> [APPLY WHAT YOU READ]
A) In the retrospectives email, which day of the week does the Growth team hold its sprint planning/kickoff meetings?
B) Pull out the passage of the retrospectives email from "On Mon, Dec" to "improve our process.", copying it word for word.

[[ TEXT BLOCK, beginning ]]

[teampractices] Retrospectives

Arthur Richards arichards at wikimedia.org
Tue Dec 10 00:36:05 UTC 2013


On Mon, Dec 9, 2013 at 4:47 PM, Steven Walling <swalling at wikimedia.org>wrote:

> Hey all,
>
> So one of the pieces of feedback out of our Quarterly Review last week for
> the Growth team is that we should probably start doing retrospectives to
> improve our process.
>
> I understand the theory behind retrospectives as a product owner, but
> since we don't have a scrum master, I wanted to ask Arthur, Tomasz, Katie
> and others about them.
>
> My first question is *when *should I schedule our retrospectives? For
> context, Growth is in the tail end of our fifth sprint, and sprint
> planning/kickoff meetings happen on Wednesdays for us.
>

Whenever your team needs them.

The retrospective is one potential response to agile principle #12 (
http://agilemanifesto.org/principles.html):
At regular intervals, the team reflects on how to become more effective,
then tunes and adjusts its behavior accordingly.

[[ TEXT BLOCK, end ]]
[[ LISTED ENTRIES, beginning ]]

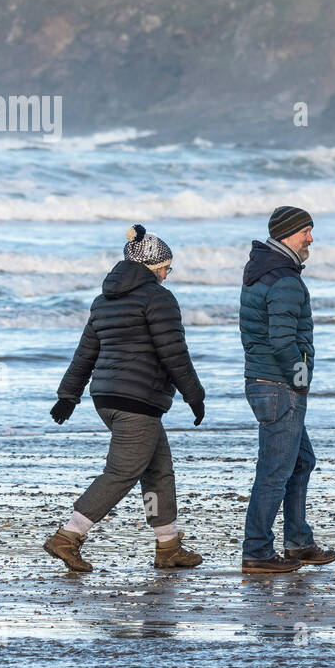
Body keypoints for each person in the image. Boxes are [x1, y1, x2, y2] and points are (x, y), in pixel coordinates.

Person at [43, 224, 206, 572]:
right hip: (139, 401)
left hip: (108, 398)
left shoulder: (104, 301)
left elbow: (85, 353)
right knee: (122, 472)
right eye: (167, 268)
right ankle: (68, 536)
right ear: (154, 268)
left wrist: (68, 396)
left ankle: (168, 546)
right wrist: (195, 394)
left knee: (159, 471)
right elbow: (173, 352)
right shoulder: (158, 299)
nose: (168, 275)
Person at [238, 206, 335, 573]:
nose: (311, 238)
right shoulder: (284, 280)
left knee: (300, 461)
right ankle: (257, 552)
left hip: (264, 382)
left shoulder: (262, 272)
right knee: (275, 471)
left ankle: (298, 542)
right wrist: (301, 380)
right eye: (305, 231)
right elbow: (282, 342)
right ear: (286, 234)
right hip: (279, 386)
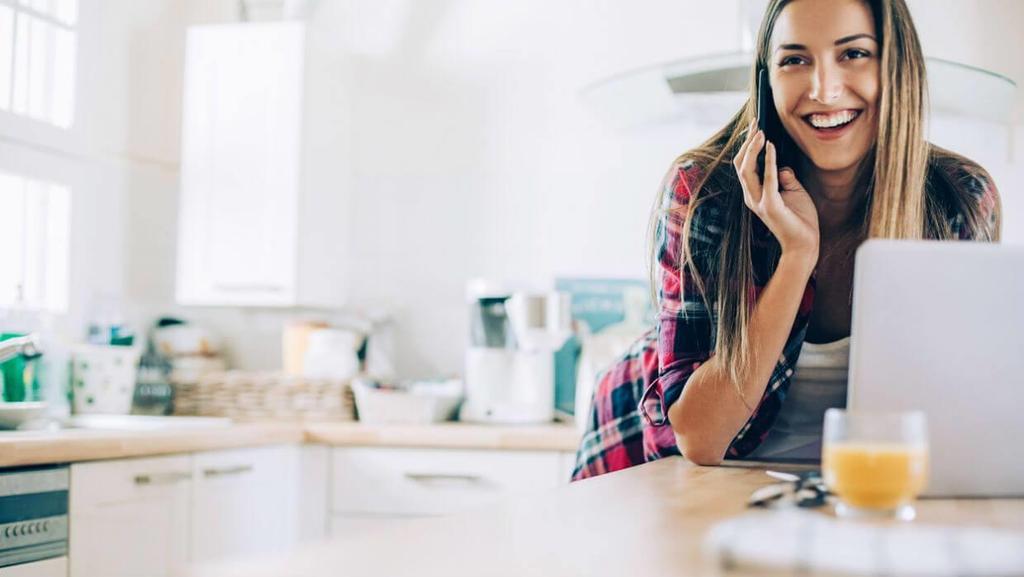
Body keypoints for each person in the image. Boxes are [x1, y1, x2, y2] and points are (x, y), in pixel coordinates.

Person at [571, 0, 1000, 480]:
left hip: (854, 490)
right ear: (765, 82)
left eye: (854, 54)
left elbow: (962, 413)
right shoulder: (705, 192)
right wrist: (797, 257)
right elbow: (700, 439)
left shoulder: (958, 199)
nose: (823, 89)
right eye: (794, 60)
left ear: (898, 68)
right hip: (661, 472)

[[ LISTED ENTRIES, end ]]
[[ LISTED ENTRIES, beginning ]]

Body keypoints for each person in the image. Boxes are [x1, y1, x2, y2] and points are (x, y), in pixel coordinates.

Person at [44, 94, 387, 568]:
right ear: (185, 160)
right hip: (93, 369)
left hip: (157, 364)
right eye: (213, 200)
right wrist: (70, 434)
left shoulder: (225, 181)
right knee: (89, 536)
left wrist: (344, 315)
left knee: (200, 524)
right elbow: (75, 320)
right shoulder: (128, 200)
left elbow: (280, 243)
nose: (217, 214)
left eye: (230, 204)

[[ LISTED ENTRIES, end ]]
[[ LISTED ENTRIES, beginning ]]

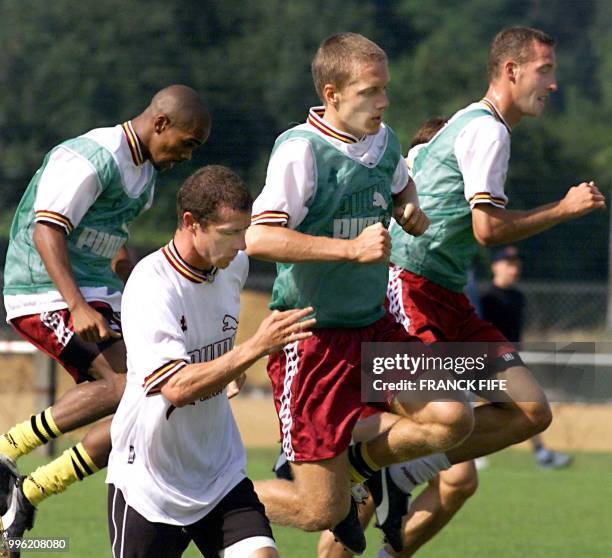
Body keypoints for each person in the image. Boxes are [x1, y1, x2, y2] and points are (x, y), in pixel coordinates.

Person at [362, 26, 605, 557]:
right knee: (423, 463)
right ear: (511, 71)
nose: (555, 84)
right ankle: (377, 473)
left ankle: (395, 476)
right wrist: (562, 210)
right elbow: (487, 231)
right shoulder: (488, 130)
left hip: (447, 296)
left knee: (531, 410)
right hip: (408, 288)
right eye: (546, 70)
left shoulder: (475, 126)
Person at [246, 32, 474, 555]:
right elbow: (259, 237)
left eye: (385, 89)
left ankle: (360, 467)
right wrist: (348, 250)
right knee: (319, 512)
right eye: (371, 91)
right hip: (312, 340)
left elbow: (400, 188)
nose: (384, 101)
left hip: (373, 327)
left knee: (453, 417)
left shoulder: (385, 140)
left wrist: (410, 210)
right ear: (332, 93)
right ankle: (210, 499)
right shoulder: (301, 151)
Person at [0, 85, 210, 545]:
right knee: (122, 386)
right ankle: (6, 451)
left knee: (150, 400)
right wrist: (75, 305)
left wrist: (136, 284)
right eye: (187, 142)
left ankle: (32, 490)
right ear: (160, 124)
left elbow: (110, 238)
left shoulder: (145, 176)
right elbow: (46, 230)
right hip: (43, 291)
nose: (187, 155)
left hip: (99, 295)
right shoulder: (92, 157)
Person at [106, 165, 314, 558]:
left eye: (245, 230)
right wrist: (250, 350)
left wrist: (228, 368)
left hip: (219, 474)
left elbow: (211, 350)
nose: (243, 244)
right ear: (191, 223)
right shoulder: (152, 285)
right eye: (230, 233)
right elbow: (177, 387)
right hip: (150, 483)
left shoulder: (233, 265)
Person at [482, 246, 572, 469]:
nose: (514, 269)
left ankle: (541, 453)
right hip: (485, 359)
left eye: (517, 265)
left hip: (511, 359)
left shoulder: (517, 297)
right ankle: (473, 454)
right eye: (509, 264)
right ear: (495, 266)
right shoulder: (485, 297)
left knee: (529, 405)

[[ LISTED ENTRIES, end ]]

> [TASK-BY-TASK RESULTS]
A) Wednesdays

B)
On Mon, Dec 9, 2013 at 4:47 PM, Steven Walling <swalling at wikimedia.org>wrote:

> Hey all,
>
> So one of the pieces of feedback out of our Quarterly Review last week for
> the Growth team is that we should probably start doing retrospectives to
> improve our process.